The asteroid known as 2012 DA14 raced past the Earth at a distance of just 27,700 kilometres.
Its arrival was preceded by a damaging meteor event in Russia on Friday but the BBC reports that indications from the meteor's path suggest the two events are unrelated.
The meteor that exploded over central Russia sent fireballs crashing to earth, injured 1200 people as its shockwave shattered windows and damaged buildings.
The asteroid's closest approach was at 8.20am on Saturday (NZT).

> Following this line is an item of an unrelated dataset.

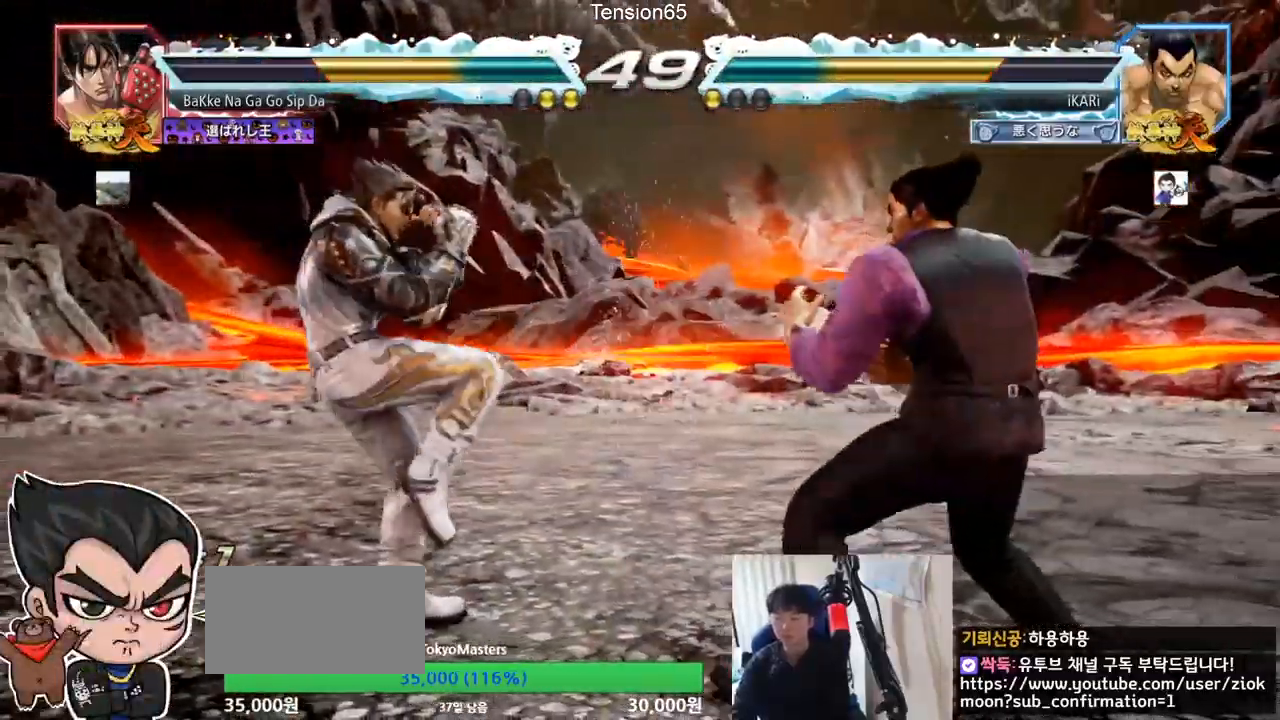
{"buttons": [], "left_stick": "center", "events": [[66, "TRIANGLE", "down"], [116, "TRIANGLE", "up"], [150, "TRIANGLE", "down"], [200, "TRIANGLE", "up"], [233, "TRIANGLE", "down"], [233, "left_stick", "center"], [333, "TRIANGLE", "up"]]}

It passed directly over the eastern Indian Ocean, making for the best viewing in Eastern Europe, Asia and Australia.
But keen viewers everywhere used several live streams of the event on the internet, including a feed from the Jet Propulsion Laboratory at NASA.
Cloudy conditions prevented most New Zealand astronomers getting a clear view of the phenomenon.
Auckland Astronomical Society president Grant Christie said an amateur astronomer in Gisborne saw the faint star-like object about 3am when it was about 100,000 kilometres from the Earth.
He said the astronomer, John Drummond, is likely to have been the only New Zealand astronomer to have glimpsed the space rock.
The asteroid orbits the Sun in 368 days, a period similar to Earth's year, but does not orbit in the same plane as the Earth.